§ THE PROBLEM: Reproduce all of the data exactly. Images are not to appear in the reply.

§ GIVEN ENTRIES:
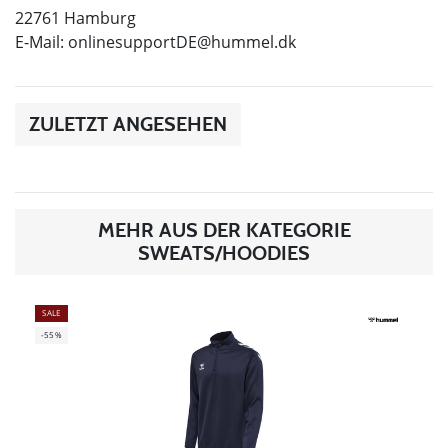
22761 Hamburg
E-Mail:
onlinesupportDE@hummel.dk
ZULETZT ANGESEHEN
MEHR AUS DER KATEGORIE
SWEATS/HOODIES
SALE
-55%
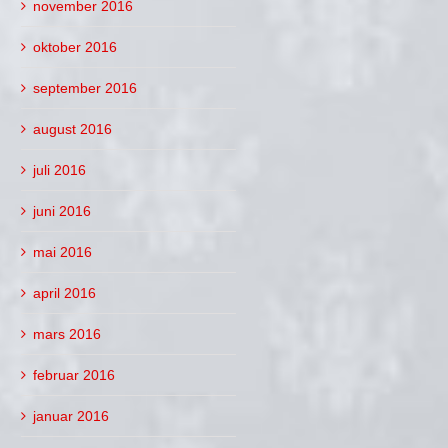
november 2016
oktober 2016
september 2016
august 2016
juli 2016
juni 2016
mai 2016
april 2016
mars 2016
februar 2016
januar 2016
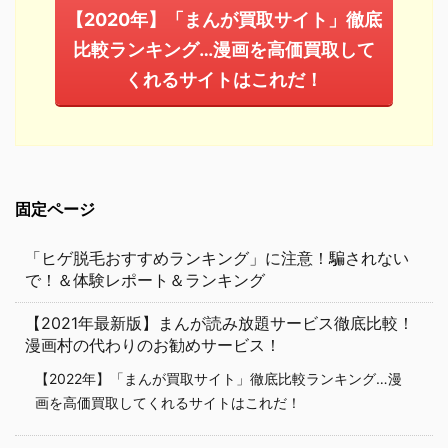
【2020年】「まんが買取サイト」徹底
比較ランキング…漫画を高価買取して
くれるサイトはこれだ！
固定ページ
「ヒゲ脱毛おすすめランキング」に注意！騙されない
で！＆体験レポート＆ランキング
【2021年最新版】まんが読み放題サービス徹底比較！
漫画村の代わりのお勧めサービス！
【2022年】「まんが買取サイト」徹底比較ランキング…漫
画を高価買取してくれるサイトはこれだ！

§ TASK ANSWER:
22761 Hamburg
E-Mail:
onlinesupportDE@hummel.dk
ZULETZT ANGESEHEN
MEHR AUS DER KATEGORIE
SWEATS/HOODIES
SALE
-55%
november 2016
oktober 2016
september 2016
august 2016
juli 2016
juni 2016
mai 2016
april 2016
mars 2016
februar 2016
januar 2016
【2020年】「まんが買取サイト」徹底
比較ランキング…漫画を高価買取して
くれるサイトはこれだ！
固定ページ
「ヒゲ脱毛おすすめランキング」に注意！騙されない
で！＆体験レポート＆ランキング
【2021年最新版】まんが読み放題サービス徹底比較！
漫画村の代わりのお勧めサービス！
【2022年】「まんが買取サイト」徹底比較ランキング…漫
画を高価買取してくれるサイトはこれだ！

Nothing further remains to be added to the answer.